The same group enjoyed the “Rock Till You Drop,” part of the exhibit, where visitors are encouraged to step onto the dance floor of a school gym and groove along with dancers on the video screen.

“C’mon, let’s make a Soul Train line,” said Briah Myers, a third-grader, as the half-dozen girls kicked around the floor.

The exhibit has more low-key interactive displays that explore the origins of music. Computer touch screens let visitors create melodies and rhythms and play them back. Visitors can view a jazz combo or string quartet on a screen and work a simple soundboard to bring out the bass, for example, or highlight the cello.

At the Streetbeat setup, groups pound on the drums and challenge their friends to follow it. Nearby, the children can make up a beat on a computer station and see it reflected in patterns on the screen.

There are several video screens where famous musicians talk about their earliest musical memories and what inspired them.

Cellist Yo-Yo Ma talks of being inspired at age 4, when he saw a performance featuring a double bass. Singer-songwriter James Taylor tells of one of his first musical memories: listening to the soundtrack to “Oklahoma!” on his parents’ record player.

Port Discovery will be holding the Children’s American Music Festival in conjunction with the exhibit.
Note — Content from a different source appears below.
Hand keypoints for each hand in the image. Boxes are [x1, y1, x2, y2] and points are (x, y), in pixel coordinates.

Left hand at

The festival kicked off with a day of musical performances on Oct. 16. It continues with performances several times a week through Jan. 9.

The performances — which will feature members of the Baltimore Symphony, local youth ensembles, and dancers from Morgan State University, among others — are free with museum admission.
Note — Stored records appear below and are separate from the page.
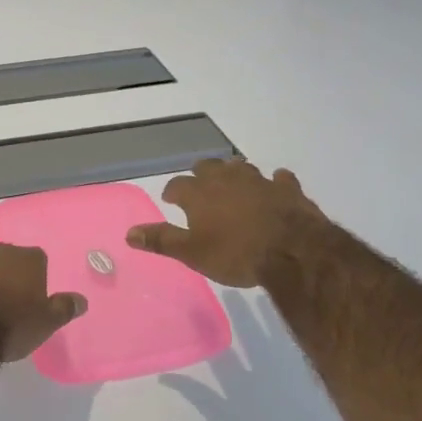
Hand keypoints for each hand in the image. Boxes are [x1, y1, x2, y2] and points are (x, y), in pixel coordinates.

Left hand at [0, 243, 86, 364]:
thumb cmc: (11, 325)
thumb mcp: (46, 323)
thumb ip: (64, 308)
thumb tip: (82, 300)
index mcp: (27, 259)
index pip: (38, 261)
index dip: (36, 280)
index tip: (32, 300)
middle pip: (7, 261)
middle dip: (7, 278)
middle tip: (7, 307)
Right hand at [127, 158, 325, 288]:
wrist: (292, 251)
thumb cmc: (235, 254)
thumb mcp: (193, 253)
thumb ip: (162, 240)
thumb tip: (129, 233)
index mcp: (199, 193)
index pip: (177, 185)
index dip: (172, 191)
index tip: (171, 199)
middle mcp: (226, 179)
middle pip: (207, 166)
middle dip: (201, 174)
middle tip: (200, 186)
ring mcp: (258, 180)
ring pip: (240, 167)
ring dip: (234, 172)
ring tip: (232, 183)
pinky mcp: (287, 188)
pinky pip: (278, 178)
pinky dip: (274, 182)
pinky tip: (275, 187)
At the rest of the museum, it is business as usual, with lots of hands-on activities for all ages. The museum recently adopted the theme “Exploramora: Down on the Farm,” and has added a farm twist throughout many of its activities.
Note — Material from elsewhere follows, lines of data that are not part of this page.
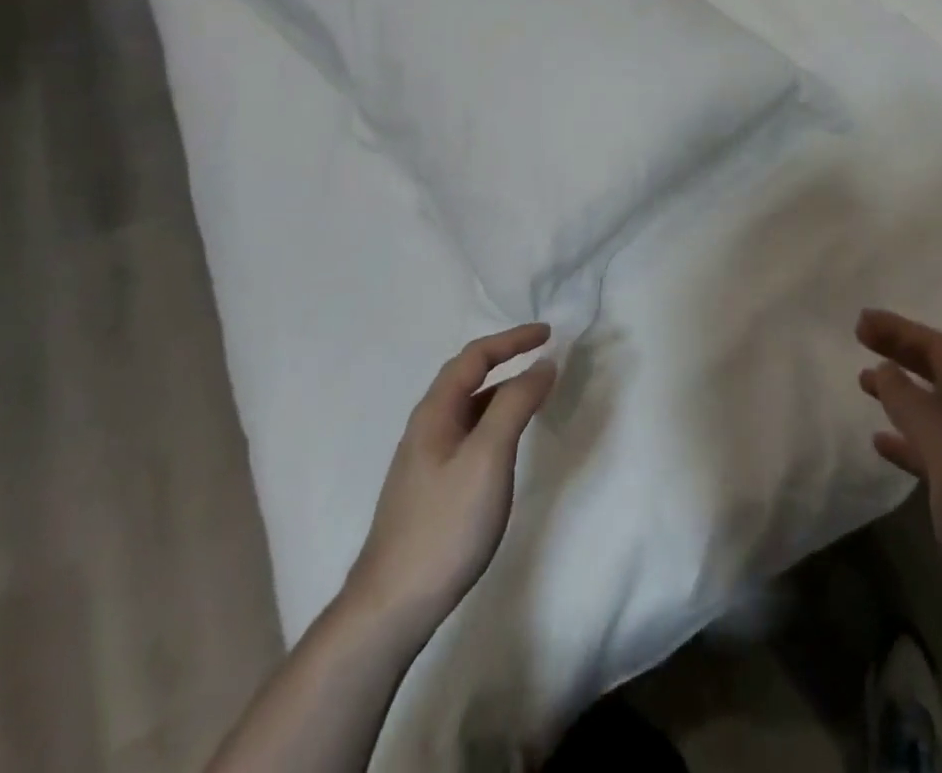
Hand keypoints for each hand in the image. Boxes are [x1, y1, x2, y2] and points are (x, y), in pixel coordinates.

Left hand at [341, 324, 557, 644]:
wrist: (392, 607)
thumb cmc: (445, 523)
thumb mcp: (488, 456)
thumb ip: (516, 404)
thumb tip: (543, 364)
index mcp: (435, 413)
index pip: (474, 357)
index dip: (512, 340)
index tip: (548, 334)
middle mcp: (426, 428)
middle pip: (468, 377)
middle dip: (506, 360)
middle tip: (545, 358)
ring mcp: (426, 460)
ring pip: (469, 408)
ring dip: (503, 391)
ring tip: (536, 395)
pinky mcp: (432, 488)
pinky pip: (469, 434)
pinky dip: (495, 421)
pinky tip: (509, 442)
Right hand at [857, 309, 941, 636]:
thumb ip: (916, 412)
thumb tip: (885, 369)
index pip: (941, 350)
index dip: (902, 331)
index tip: (862, 322)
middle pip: (940, 372)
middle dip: (901, 351)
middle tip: (860, 338)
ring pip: (935, 407)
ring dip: (901, 391)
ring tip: (864, 382)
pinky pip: (935, 448)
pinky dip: (907, 437)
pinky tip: (883, 443)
For example, the base of KidWorks, the popular three-story climbing area, now has a mock vegetable garden, chicken coops and an irrigation station.

Other areas for hands-on exploration are the Diner, where children can pretend to cook and serve food, and Harvest Hill, where they can harvest food and “sell” it at a roadside stand.

Older children will appreciate Miss Perception’s Mystery House, where they use their senses to walk through a family’s house and look for clues as to where they could be; and the Adventure Expedition, where they can walk through a 1920s dig uncovering ancient Egypt.

When you go:

What: “Making America’s Music: Rhythm, Roots & Rhyme”

Where: Port Discovery, the Children’s Museum in Baltimore, 35 Market Place, Baltimore

Directions: Take Interstate 95 to Interstate 395 toward Baltimore’s Inner Harbor. Make a right on Pratt Street. Pass the National Aquarium. Make a left onto Market Street. Cross Lombard Street. Port Discovery is on the right.

Hours: Tuesday through Friday, 9:30 a.m. to 4:30 p.m.; Saturdays, 10 a.m. to 5 p.m.; Sundays, noon to 5 p.m. Closed Mondays (except on Monday holidays), Thanksgiving Day and Christmas Day.

Admission: Adults, $11; seniors, $10; children ages 3-12, $8.50; children younger than 3, free. Memberships available.

Parking: Metered street parking and pay garage parking nearby.


• “Making America’s Music: Rhythm, Roots & Rhyme” is a traveling exhibition that will be in Baltimore through Jan. 9. There are plenty of hands-on activities about making music and different genres of American music.

The museum is hosting a series of concerts in conjunction with the exhibition. Upcoming acts include: Baltimore Symphony Orchestra Brass ensemble, Saturday, 3:30 p.m.; Morgan State Dance Center, Nov. 21, 1, 1:30 and 2 p.m.; performer Maria Broom, Nov. 26, 1 and 2 p.m.

• The museum has a gift shop and a McDonald’s.

• The HiFlyer, the tethered balloon ride located next to the museum, is closed until further notice.